Published: December 7, 2012
Section: Arts, Etc., Top Stories


Last weekend, The Brandeis Theater Company performed Tennessee Williams’ “The Glass Menagerie”: the story of a family devastated by a runaway father as his wife, son and daughter attempt to cope with his absence—and one another’s presence. Held at the Merrick Theater in Spingold, the performance was directed by Paula Plum and stage managed by Rachel Huvard ’14.

Set “now and in the past” according to the playbill, “The Glass Menagerie” explores Amanda’s (Ellyn Getz ’13) obsession with finding “gentlemen callers” for her daughter, Laura (Corrie Legge ’14) while berating her son Tom (Justy Kosek ’14) for being selfish even despite his working a menial job to support the family. As the show progresses, Laura finally receives a gentleman caller, a friend of her brother’s from work, Jim (Ahmed Kouddous ’14), who visits the family for dinner in the dramatic second act.

Due to the cast’s small size, each player was pressured to offer an exceptional performance. But each actor held up his or her part of the deal. Getz ’13 personified Amanda’s eccentric Southern mannerisms well. And she portrayed her character as a loving mother and implacable taskmaster, set on convincing her children to form their lives according to her desires, regardless of their thoughts. This was most visible in Legge’s performance, as she offered the audience a battered and broken girl driven to appease her mother. The only thing she wanted to do was play with her glass collection: the eponymous menagerie.

Contrary to this acceptance, Kosek ’14 displays considerable rebellion against the world Amanda tries to craft for him, exemplified in his often sarcastic tone and irate attitude when speaking to her.

The best acting of all, however, came from Kouddous. His portrayal of stereotypical American, Joe, came with arrogance and self-assuredness. His polite manner and natural charisma showed, though, and made him the most easily likeable character of all, despite the billing.

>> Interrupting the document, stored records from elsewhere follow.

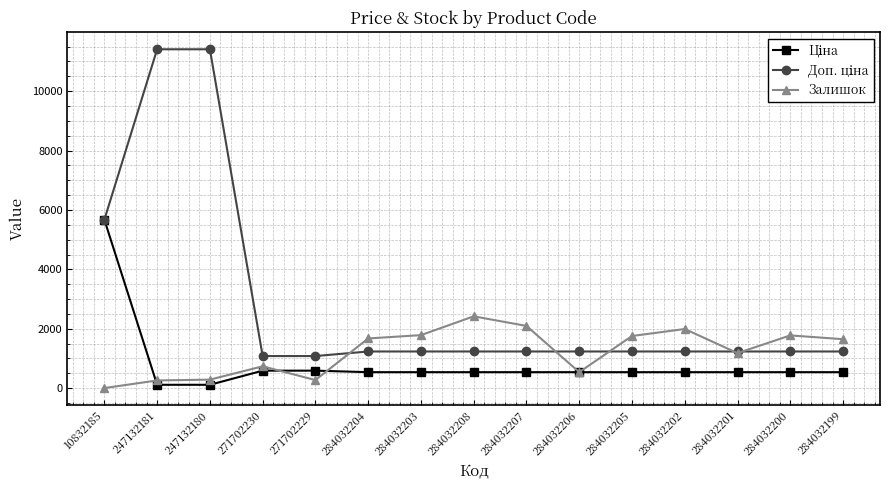

Is it true that Залишок equals 2947.7 at 284032203?

False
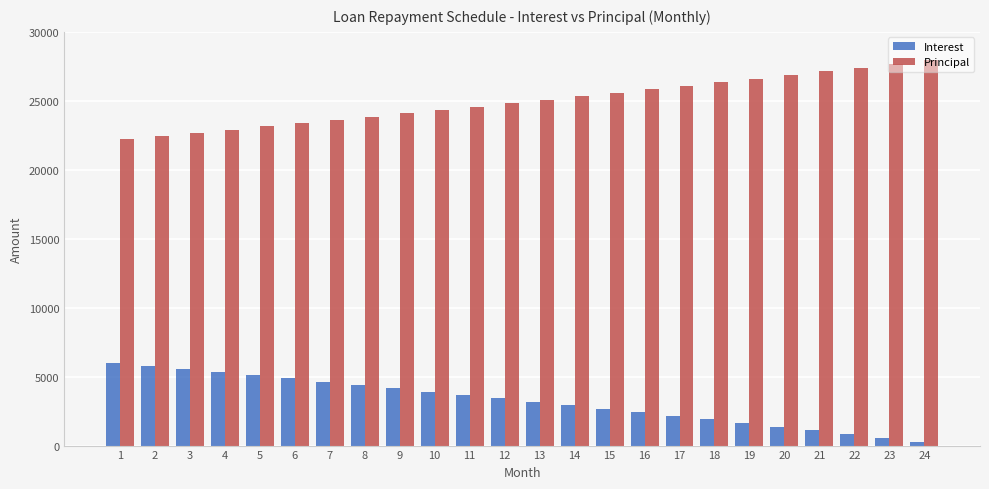

Is the value of Interest at 12 greater than the value of Principal at 7?

No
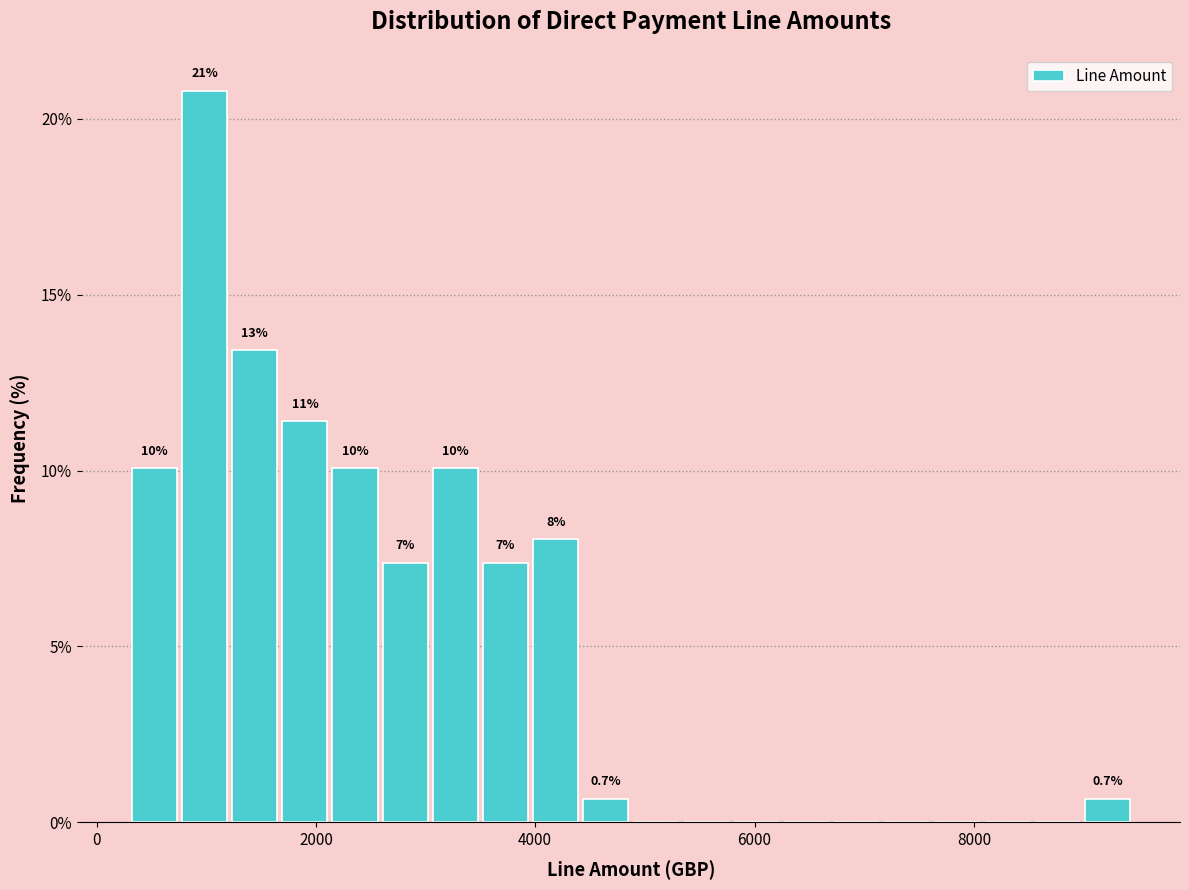

Read against the x-axis, roughly where is the centre of the tallest bar?

1000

Although not portrayed by an actor, the missing father, through a portrait hanging over the dining room table, served as an omnipresent specter of the abandonment and betrayal that continually haunted the family. Even as Tom continues to debate what to do with his life, he compares himself to his father and is forced to decide whether that is a livable or regrettable lifestyle.

Designers constructed the show’s technical aspects, including set, lighting and sound, largely free of glitches. Each aspect of the set was at one point well-used by the actors. There was a working lamp sitting directly in front of the audience’s right, and upon a wooden table, the small and frail glass menagerie placed in front of the audience on the left.

The set reflected the result of Amanda’s upper-class tastes, yet it competed with the realities of having one minimum-wage worker in the family. Fancy lace tablecloths contrasted a couch obviously older and worse for wear. The smaller, intimate nature of the Merrick Theater itself gave the actors’ portrayals even more credibility. In fact, the actors were not afraid to take advantage of direct interactions with the audience: before the show began, Amanda’s character made a personal request to the audience that they turn off their cell phones.

Strong lighting also contributed to the set’s advantageous design. Never was a character obscured from the audience, and the apartment’s terrace (the rear portion of the set, separated from the apartment itself by curtains representing a door) was always visible when characters were conversing.

As microphones weren’t an issue in the theater, the majority of the sound came from the scene changes, in which music composed of chimes and whistles would play. This gave the audience an eerie feeling, especially as they watched the actors move in the darkness to prepare the next scene.